Update the entries from the line containing "line at (784, 72): none -> present" through the line containing "line at (785, 713): dashed -> solid", both included, by replacing "none" with "absent". Reproduce only those lines, with nothing else changed.

- RECORDS TO PROCESS -
+ + + +

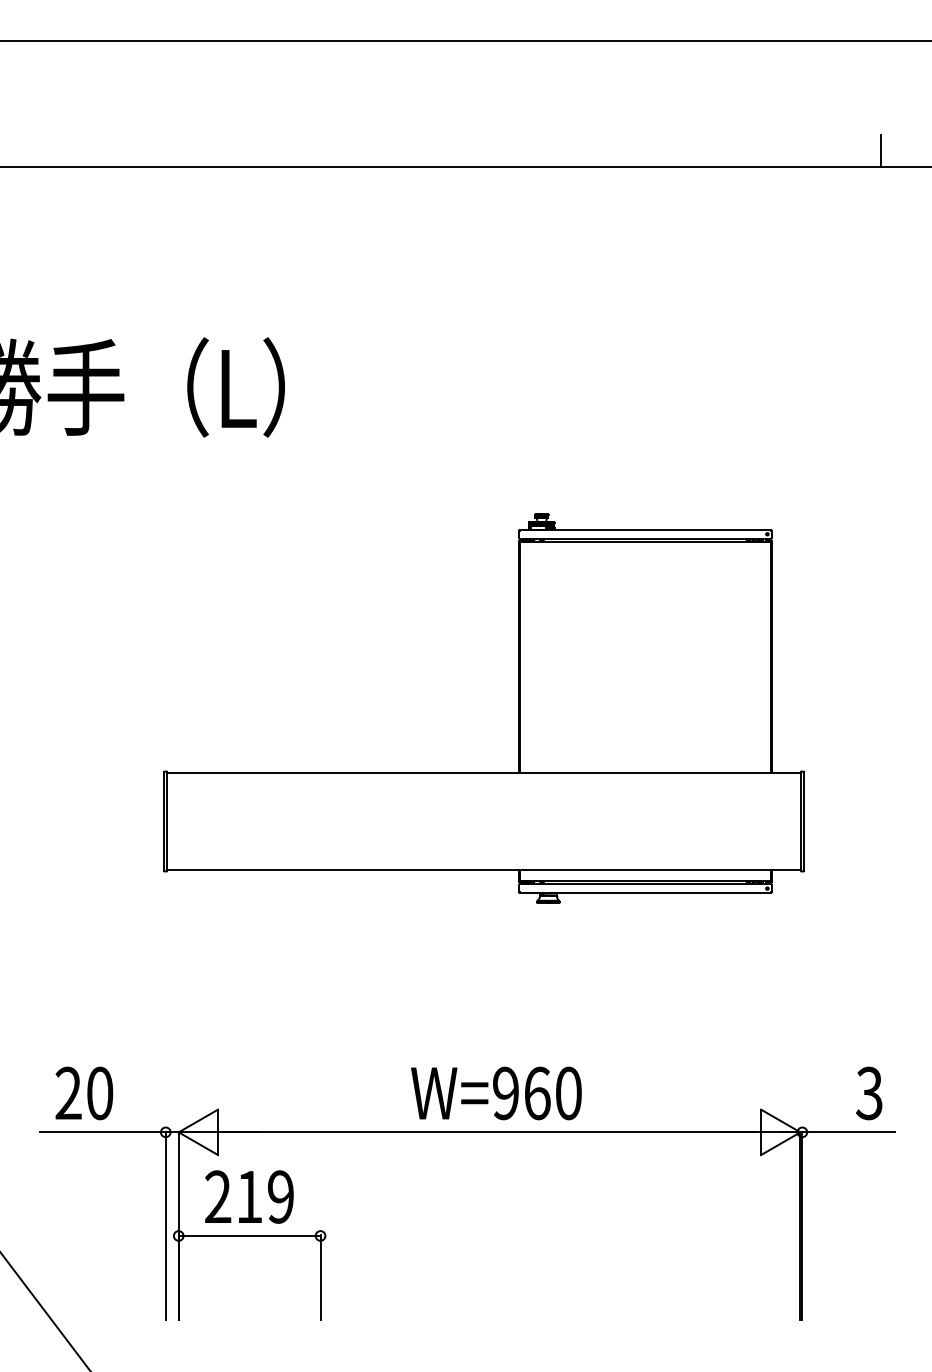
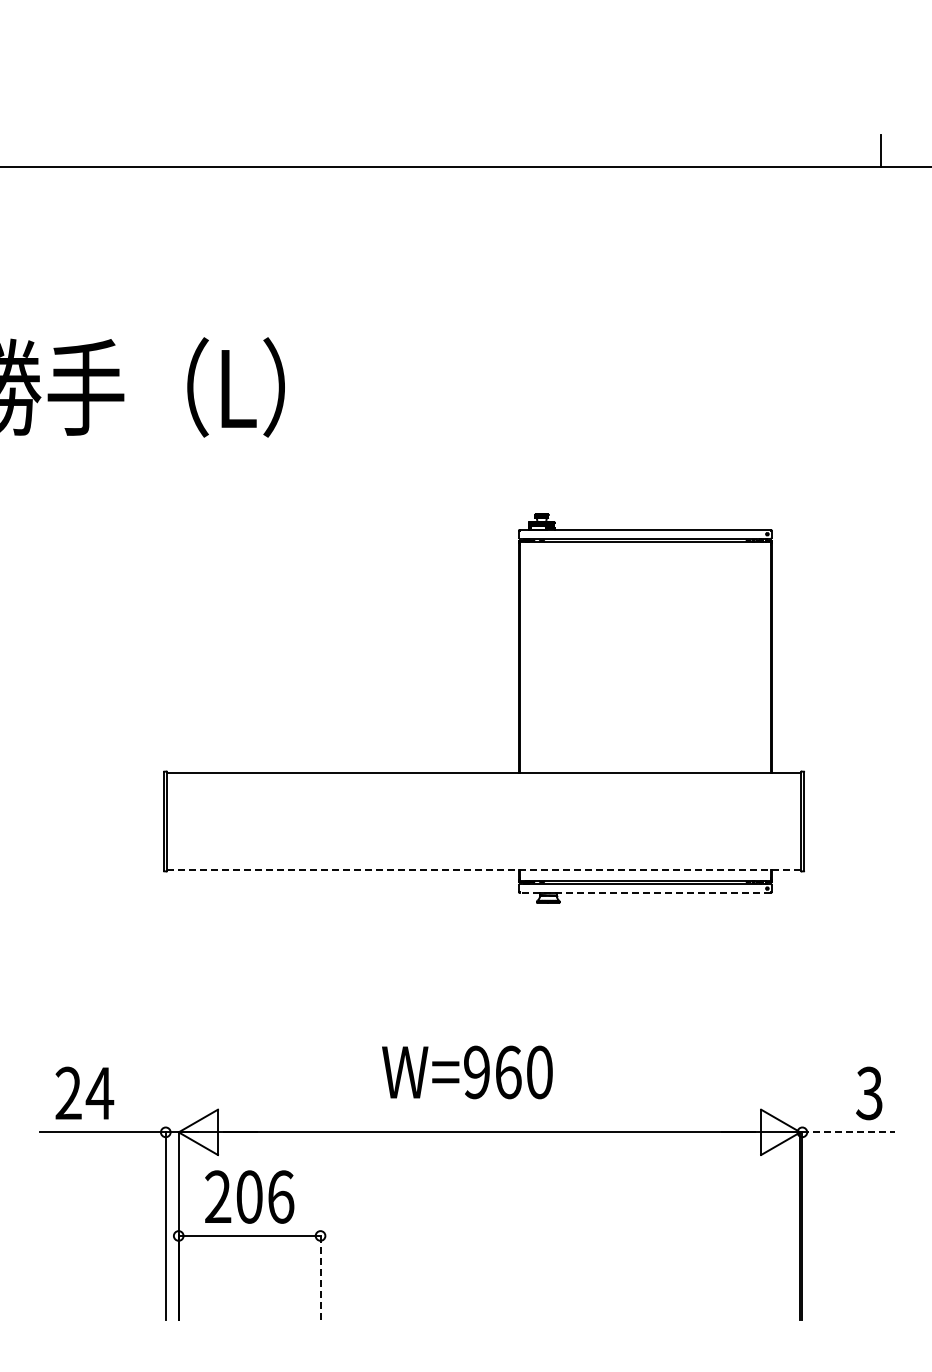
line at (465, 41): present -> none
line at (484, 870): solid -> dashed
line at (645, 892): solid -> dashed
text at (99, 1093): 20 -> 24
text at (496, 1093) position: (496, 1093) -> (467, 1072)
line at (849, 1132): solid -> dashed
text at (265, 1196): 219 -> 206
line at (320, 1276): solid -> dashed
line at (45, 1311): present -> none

+ + + +

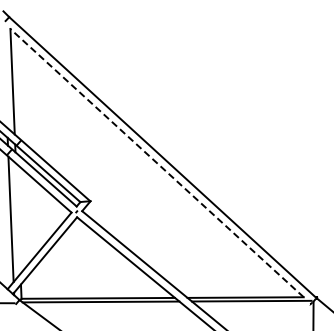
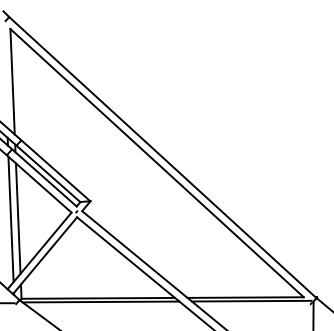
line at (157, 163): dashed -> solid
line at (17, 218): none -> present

+ + + +

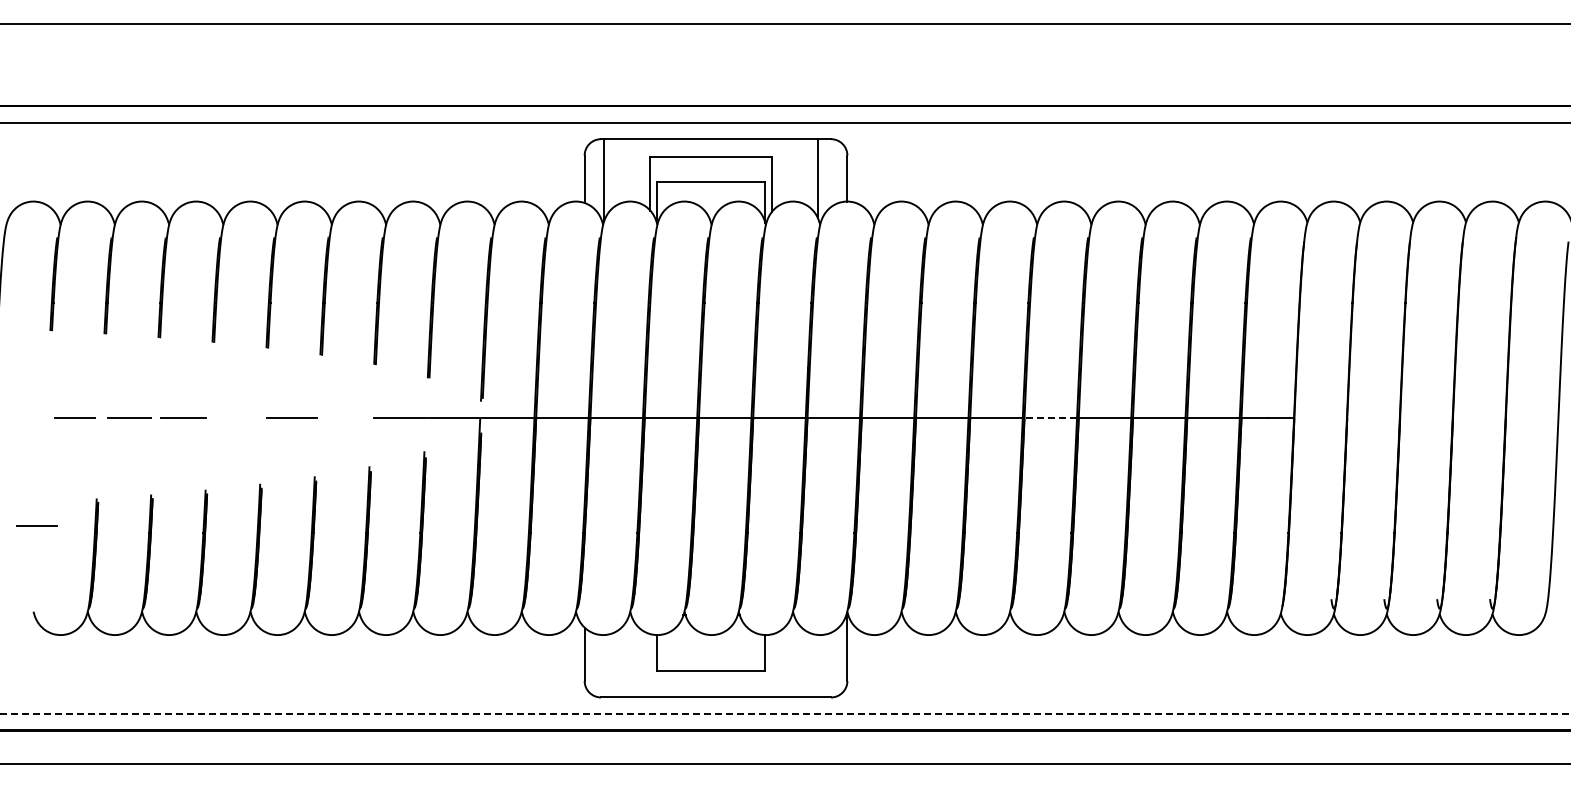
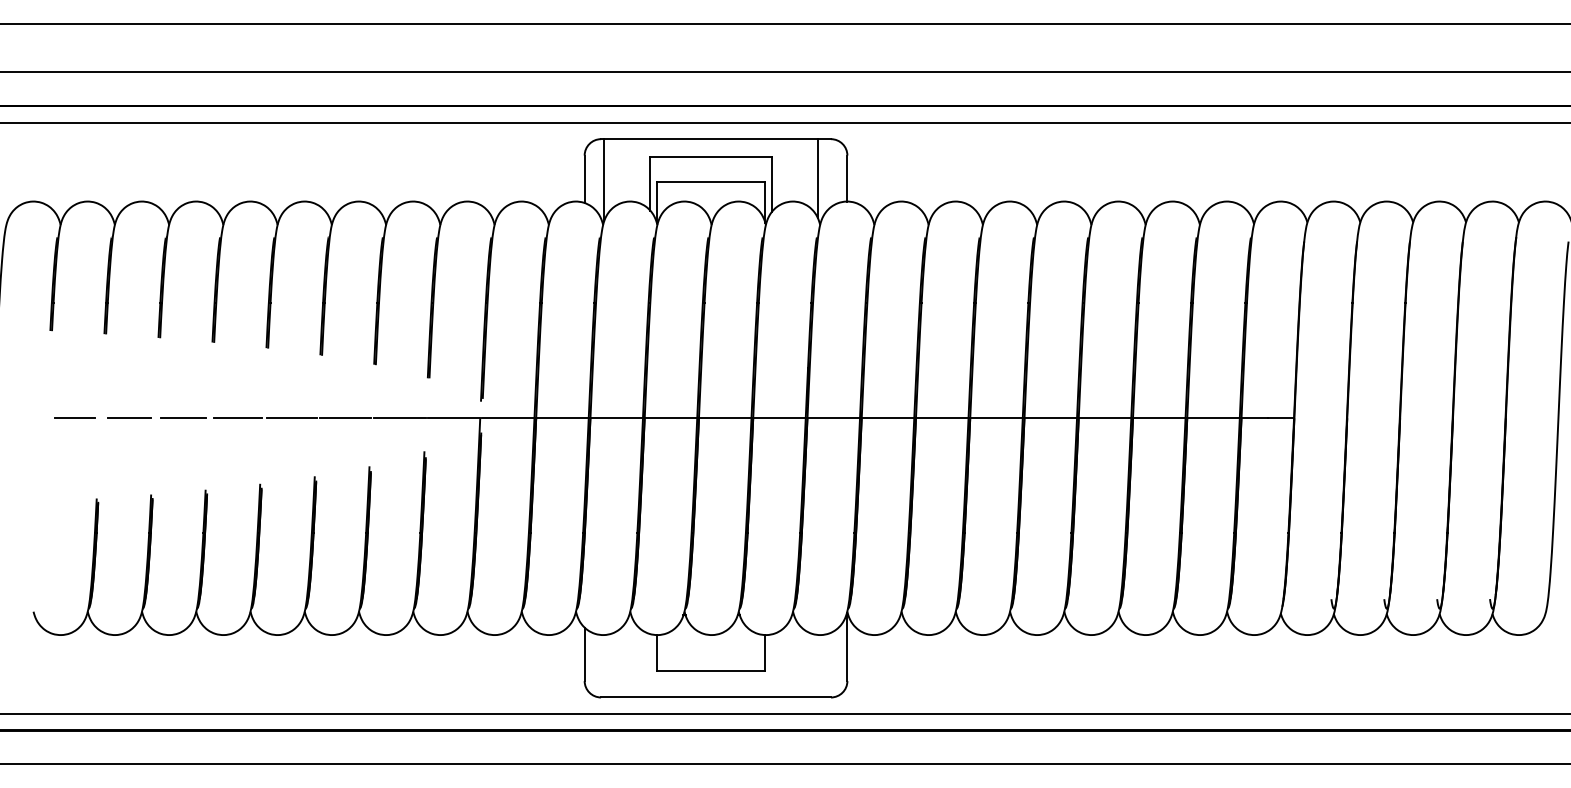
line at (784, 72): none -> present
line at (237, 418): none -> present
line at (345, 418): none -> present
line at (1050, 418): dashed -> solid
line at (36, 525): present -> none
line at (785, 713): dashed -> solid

+ + + +

- COMPLETE ANSWER -
line at (784, 72): absent -> present
line at (237, 418): absent -> present
line at (345, 418): absent -> present
line at (1050, 418): dashed -> solid
line at (36, 525): present -> absent
line at (785, 713): dashed -> solid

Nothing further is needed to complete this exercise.